Introductions: Personal, Political and Fat Rights

I’m going to be blogging for my city’s online newspaper, the majority of the first posts will be very basic to give an understanding of fat rights and where I stand on the issues.

You can see the original here.

My name is Amanda Levitt and I am a fat activist.

I am not only an activist who lives in a fat body but I am just one person out of thousands who are part of the fat rights movement, we are working towards ending weight bias and fat stigma. I want to change public perceptions of health and make people aware of how health is a socially constructed concept that is not accessible to all people.

Weight bias is a multi-faceted issue and comes in many forms, fat people are more likely the recipients of health care prejudice, inequitable hiring, wages and promotional practices in the workplace, verbal and physical attacks, the belief that they are inherently unhealthy, and their worth being directly derived from their appearance or body size.

The ways in which we talk about fat bodies has made us believe that to be healthy it means we much conform to a thin ideal, even though is not possible for a majority of fat people. Weight based health initiatives (aka diets) fail 95-98 percent within the first three years after they begin, by five years the average total weight loss for that 2-5 percent of people only accounts for 10 percent of body mass.
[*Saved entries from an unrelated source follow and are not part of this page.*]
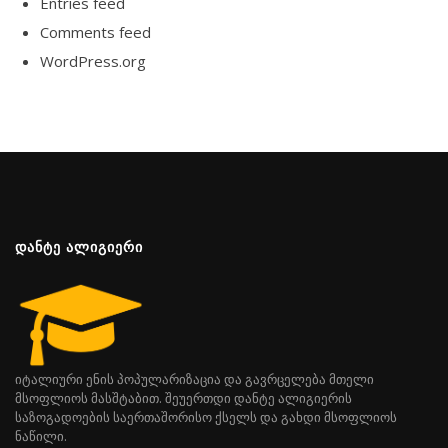
Entries feed
Comments feed
WordPress.org
ᲓᲐᲜᲢᲔ ᲐᲚᲘᲒᲘᲔᲠᲘ
იტალიური ენის პოპულარიზაცია და გავრცელება მთელი
მსოფლიოს მასშტაბით. შეუერთდი დანტე ალიგიერის
საზოგადოების საერთაშორისო ქსელს და გახდი მსოფლიოს
ნაწილი.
To put that into perspective, I currently weigh 230 pounds, that loss would only be 23 pounds.

The correlation between this movement and other social movements comes from the narratives that often play out before activists change them. Fat bodies are denied health status, in similar fashion to people who are not able-bodied. The way we deny fat bodies diversity status by deeming them unnatural or deviant was and still is a tactic used against the LGBTQ+ movement. The ways in which these movements intersect means we must not only understand our own oppression but also understand how they all work together to create social inequalities.

I moved to Ferndale because the LGBTQ+ community is strong; an environment where positive social and political growth is more likely because of that alone. I want to help carve out a space in this community that allows all people of minority status to thrive. My goal is to normalize fat bodies and make this community a livable space for all people.

4 thoughts on “Introductions: Personal, Political and Fat Rights

  1. Holy crap, you also live in Ferndale? I need to actually attend LYB Detroit meetings instead of just lurking on G-Reader and in List-Servs!